The new interface is all you need, as it includes all the options. After installing CCExtractor you will have a shortcut in your desktop and a new entry in the Program Files folder (CCExtractor → CCExtractorGUI).
From the GUI you have a lot of options. Usually, you will never need to use them (and if you do, you can save them as default) for regular usage.
There are several tabs. These are two that you will definitely need to use: The 'input files' tab, where you drag and drop (from Windows Explorer for example) the files you want to process, and the 'Execution' tab from where you launch the extraction process and see the progress.
This is the 'input files' tab:
This is the 'execution' tab:
As you can see, when a extraction is in progress you can see a preview of the subtitles (as they are being produced), the actual output Windows from the extraction process, progress, and more.

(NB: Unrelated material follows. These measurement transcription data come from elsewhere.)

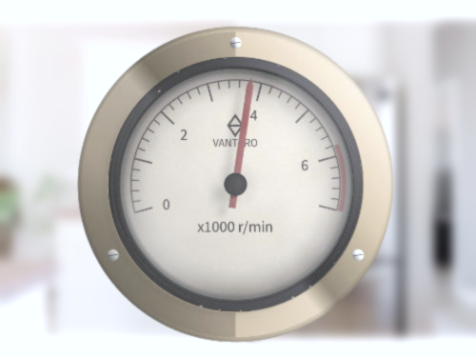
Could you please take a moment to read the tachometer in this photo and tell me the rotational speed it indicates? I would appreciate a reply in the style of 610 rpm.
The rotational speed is 3800 rpm
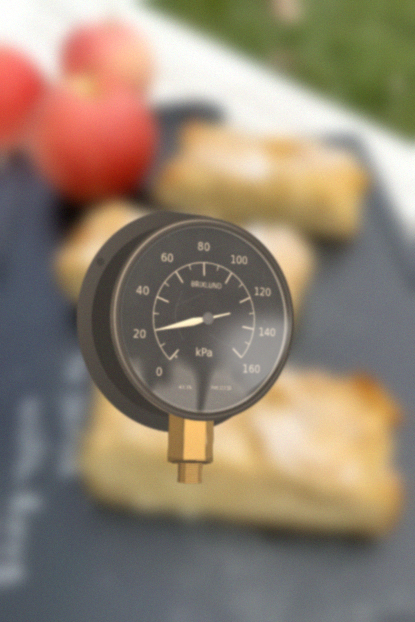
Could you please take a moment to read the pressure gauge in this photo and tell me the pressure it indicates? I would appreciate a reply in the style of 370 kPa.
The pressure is 20 kPa
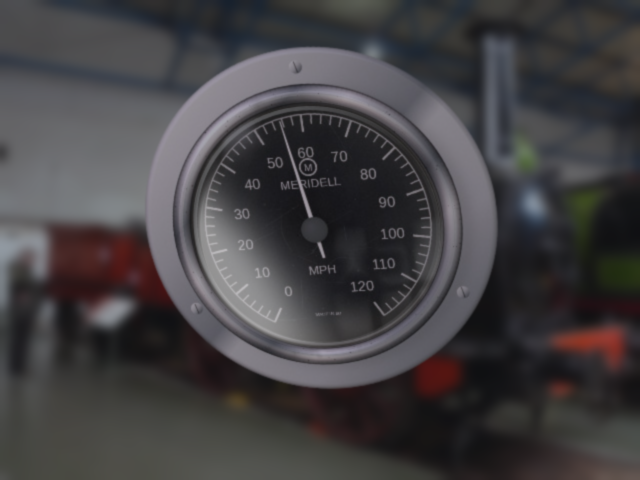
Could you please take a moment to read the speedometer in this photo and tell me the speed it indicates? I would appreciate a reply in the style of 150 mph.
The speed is 56 mph
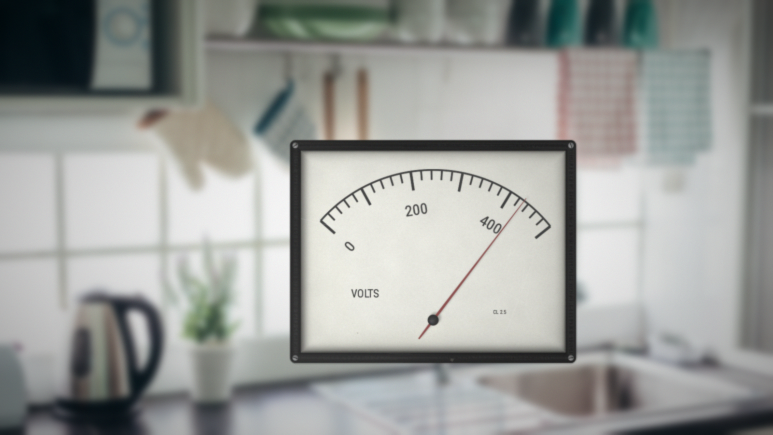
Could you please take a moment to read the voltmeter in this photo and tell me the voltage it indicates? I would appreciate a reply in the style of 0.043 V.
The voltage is 430 V
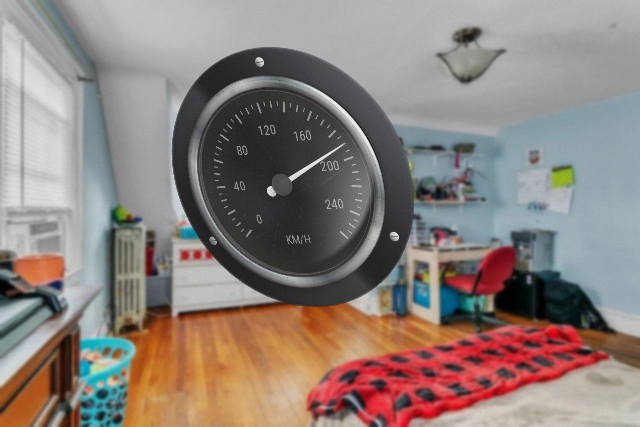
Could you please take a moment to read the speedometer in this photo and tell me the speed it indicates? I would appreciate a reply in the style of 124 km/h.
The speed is 190 km/h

By default, CCExtractor produces .srt (SubRip) subtitles, as they are universally supported by all players, and they are easy to edit. There are however other formats that CCExtractor can generate.
This is the 'output' tab:
Modifying how subtitles look like
By default, CCExtractor does it best to produce subtitles that look as they do on the TV. Depending on personal tastes, this is a good thing or it can be extremely annoying. In particular, there are two things that you may want to change: Position: Real closed captions are displayed on 32 columns by 15 rows grid. The person producing the captions can position them anywhere in the screen. For deaf people this is useful to know who's talking or where the sound is coming from. In the produces files, it might look like this:
SG. FERNANDEZ VOLKER.
If this is annoying for you, you can select the 'center text' option in the decoder tab. Capitalization: Many stations broadcast their captions IN ALL CAPS, which is usually harder to read. I believe the reason is that the very first decoders (from decades ago) didn't support lowercase, and some stations or captions producers really really want to be on the safe side. Anyway, CCExtractor can apply the standard (English) capitalization rules and fix this. There is a small list of words that CCExtractor knows that must be capitalized, and you can also supply a file with a more complete list.
This is the 'decoder' tab from where you can change these and other things:
Installation details (i.e. what are you installing on my computer?)
Starting with version 0.64, the installer registers a DLL in your computer. This is a DirectShow filter that allows extraction of CC data from wtv files. If you don't want or can't (because you don't have administrator privileges) register this DLL, everything will still work except wtv support. Other than this the installer just copies the same files included in the .zip file with the windows binaries. No other changes are made.
The GUI needs the .NET runtime (it comes with Vista and 7, and most likely you already have it for other programs). If it is not installed it will download it from Microsoft's website.
You can uninstall everything from the Add & Remove programs option in the control panel and nothing is left behind (I think, because the Windows installer creator in Visual Studio is a bit of a black box…).